The setpoint for the temperature controller must be set at a value of superheat that is greater than saturation by at least the measurement accuracy of thermocouples. For standard uncalibrated thermocouples this may be 6-8F.

Typical attemporator logic that is based only on temperature feedback uses a 20 F superheat as setpoint. Also, the thermocouples must be located far enough downstream that they are not wetted by the spray , usually a distance of 0.3 sec transit time is the ideal downstream location for the thermocouple.

Another recommended addittion to prevent waterhammer in downsteream piping ( due to poor turndown of temperature controllers) is to include an override to prevent the ratio of spray water flow : steam flow from exceeding a limit of about 0.25:1.
 
I forgot to mention that this would not be a plant with a "DCS" level of technology sophistication, so it will have to be a stand alone, single loop type controller.

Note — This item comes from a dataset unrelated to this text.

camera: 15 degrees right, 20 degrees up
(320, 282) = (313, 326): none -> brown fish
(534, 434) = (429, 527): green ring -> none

I agree with your comments regarding temperature control, but I have some prior experience in this area, and know some "tricks" that will get me closer than the "textbook" standard that I recognize must be imposed on those who won't pay the proper attention to detail, or who don't really know their process. The spray ratio control is just one such "trick" that can be used to good effect, and I have used it before.

These will be steam assist type desuperheaters, with high temperature condensate for the desuperheating medium, so I can get the fine atomization needed for tight control.

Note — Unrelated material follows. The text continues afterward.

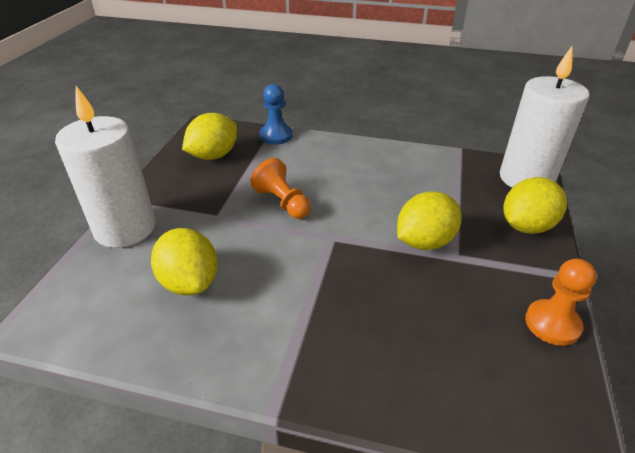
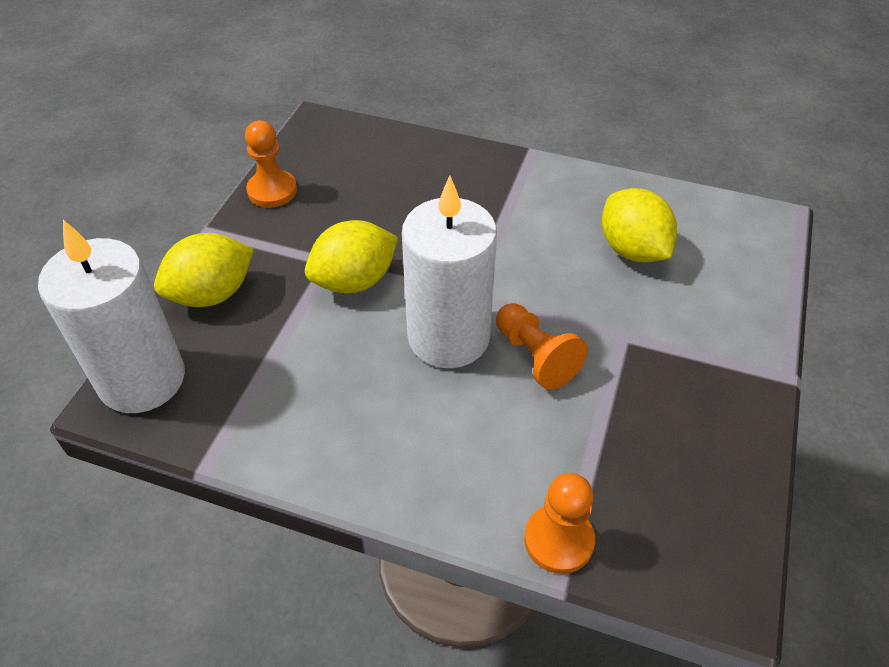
camera: 175 degrees left, 10 degrees up
(125, 228) = (747, 326): white candle -> white candle (448, 337)
(213, 156) = (672, 480): yellow lemon -> none
(276, 136) = (558, 540): blue pawn -> orange pawn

And, in similar type manufacturing plants, where the turbine steam from the boiler is generated saturated with no superheat at all, naturally, the turbines produce their exhaust wet, so the identical HX equipment in one of those plants might be seeing exhaust steam with as much as 13% moisture.

So, I am not afraid of some moisture, as long as I know I have the Spray : Steam raio you mentioned. The Hx's are pretty steady state sinks for the steam. Their reynolds numbers are very low, so erosion from the moisture is not so much the problem, but with such low reynolds numbers, a little superheat just "kills" them.

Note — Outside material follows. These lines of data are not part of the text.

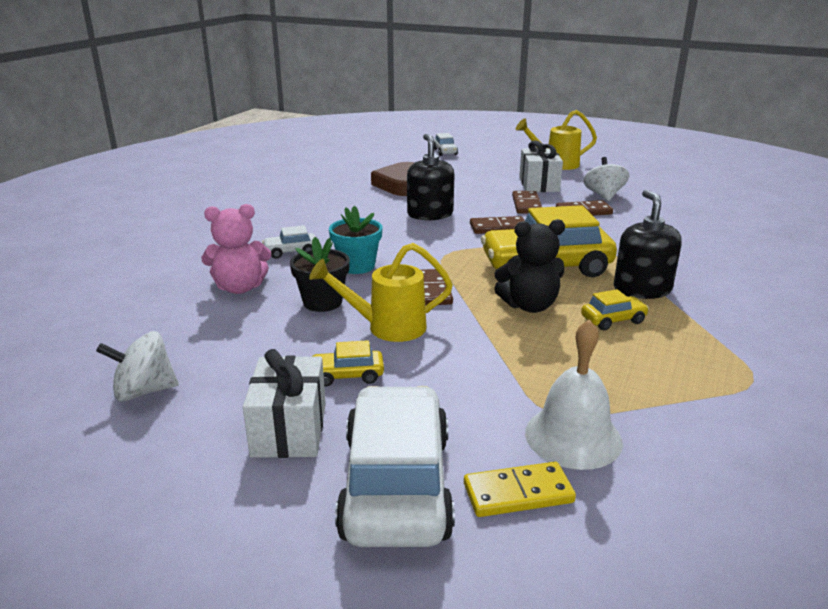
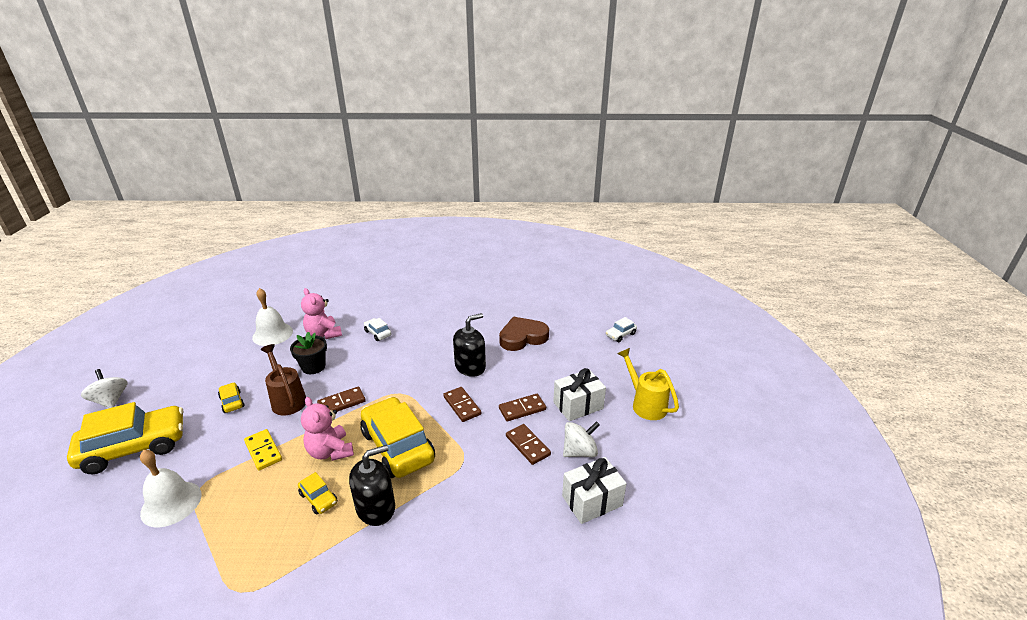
camera: 65 degrees right, 5 degrees up
(144, 391) = (214, 349): white spinning top -> white spinning top (111, 400)
(176, 329) = (272, 334): none -> white bell
(289, 429) = (182, 400): white gift -> white gift (592, 501)
(357, 266) = (366, 363): turquoise flower pot -> none
(387, 327) = (287, 399): yellow watering can -> brown watering can
(396, 485) = (134, 447): white car -> yellow car
(518, 493) = (123, 491): yellow domino -> yellow domino (263, 451)
(529, 306) = (330, 451): black teddy bear -> pink teddy bear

I plan to operate closer than most would, hence the reason I want to follow the satuation line with respect to pressure.

Thanks for your reply. I still need ideas.

rmw
 
If you wish to operate down to the saturation enthalpy, or even to a controllable wet steam region, then just use the online enthalpy balance technique. Both CCI and Fisher Contek provide control algorithms and probably a programmable controller which will allow you to achieve this .

As long as the inlet steam has a knowable enthalpy( ie, initially superheated and can montitor the Pi and Ti), yu can compute the inlet enthalpy and determine the required spray water flow to reach an outelt enthalpy of any lower value. You will need an indication of steam flow and water flow, of course.
 
OK, I am digesting this. I don't know if this client has adequate steam flow measuring devices, (we have 4 individual points to desuperheat) or not. I am sure they have, or can put, Ti, and Pi, easily enough. I will check out the direction you have given. Thanks for the help.

rmw
 
We have an absorption-style desuperheater from Schutte and Koerting. It is very difficult to control because of radical behavior of the temperature elements controlling the steam condensate input. Sometimes, no matter how much condensate is being added, the temperature does not change. This is more prevalent at low flow rates. Any ideas?